Homeopathic medicine has documented this issue in the form of the remedy Lac Caninum, the milk of the dog. The Lac Caninum state of mind is about deeper instincts colliding with the process of civilization.
Often this involves sexuality: powerful urges and drives meet nearly as powerful repressive forces. The need to appear prudish being met with the inner reality that one is anything but a prude is a good example. The pressure to seem moral and upstanding no matter how hot one's hormones are raging is another. If you want to smell someone's crotch but you stop yourself because it would probably be inappropriate, that's a good example.
Any time creative, intuitive or instinctual power is confronted with the need to conform, do the right thing, make a living and be a good girl at the office, the result can be Lac Caninum state. This is all the worse when our creative or intuitive behavior is punished, which it often is.
The result is often a painfully split nature, which must humans suffer from to some extent. Lac Caninum addresses that split. It also addresses the idea that, like dogs, many people don't actually have a sense of purpose in life, or an actual sense that they are doing much good at all. That would make me bitchy, too.
For both dogs and people, cultivating purpose and a sense of participation is a long process, but you can start right away. What do they want to do? What's their natural response in any given situation? What are their special skills? As we watch dogs we can study the same things in ourselves.

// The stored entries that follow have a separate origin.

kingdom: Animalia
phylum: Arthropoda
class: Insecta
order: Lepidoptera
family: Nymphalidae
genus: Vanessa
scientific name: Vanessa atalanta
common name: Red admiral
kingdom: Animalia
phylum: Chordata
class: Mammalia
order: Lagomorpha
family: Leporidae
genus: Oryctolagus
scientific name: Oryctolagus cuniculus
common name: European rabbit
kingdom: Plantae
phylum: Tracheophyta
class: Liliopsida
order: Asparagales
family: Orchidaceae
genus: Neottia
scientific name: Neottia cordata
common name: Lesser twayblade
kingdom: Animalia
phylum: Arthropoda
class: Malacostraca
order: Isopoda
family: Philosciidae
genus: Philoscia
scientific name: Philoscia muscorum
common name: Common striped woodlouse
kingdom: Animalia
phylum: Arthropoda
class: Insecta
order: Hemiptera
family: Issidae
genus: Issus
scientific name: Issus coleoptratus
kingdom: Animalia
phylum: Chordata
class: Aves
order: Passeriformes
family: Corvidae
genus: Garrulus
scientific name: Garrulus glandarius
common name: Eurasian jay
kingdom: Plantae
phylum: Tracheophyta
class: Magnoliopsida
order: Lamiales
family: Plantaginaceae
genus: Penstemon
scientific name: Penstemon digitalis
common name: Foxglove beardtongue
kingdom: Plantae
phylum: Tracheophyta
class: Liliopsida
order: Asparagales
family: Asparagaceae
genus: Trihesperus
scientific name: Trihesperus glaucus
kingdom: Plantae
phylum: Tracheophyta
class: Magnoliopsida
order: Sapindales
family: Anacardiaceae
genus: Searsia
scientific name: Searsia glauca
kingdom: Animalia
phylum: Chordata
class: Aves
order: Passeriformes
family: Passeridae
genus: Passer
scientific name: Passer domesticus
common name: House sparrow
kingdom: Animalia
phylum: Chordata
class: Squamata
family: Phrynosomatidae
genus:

Fritz Perls, one of the creators of Gestalt Therapy, said that to get healthy, people need to "lose their minds and come to their senses."
One thing that dogs have going for them is their senses. Their minds work differently than ours do, and part of the reason for this is because their sensorium is so vivid, and their impulse to tune into their senses is constant. Dogs are aware; many are aware to the point of constant vigilance (yes, there are also some who would not notice if a truck drove in through the living room wall). Any time we allow our dog to be an extension of our own senses, or connect to a dog's experience of her senses, we're giving them a job to do, tuning into their instincts and as a result, tuning into our own.
Dogs provide great examples of two things humans really struggle with: loyalty and unconditional love. From many years of carefully observing dogs, my sense is that their purpose on the planet is to ground heart energy. They are open, and they want to be that way; for them, love is easy, and love means you express your feelings and take care of your people. Your life is their life and theirs is yours.
As it turns out, a dog's most important job is to teach us to be human.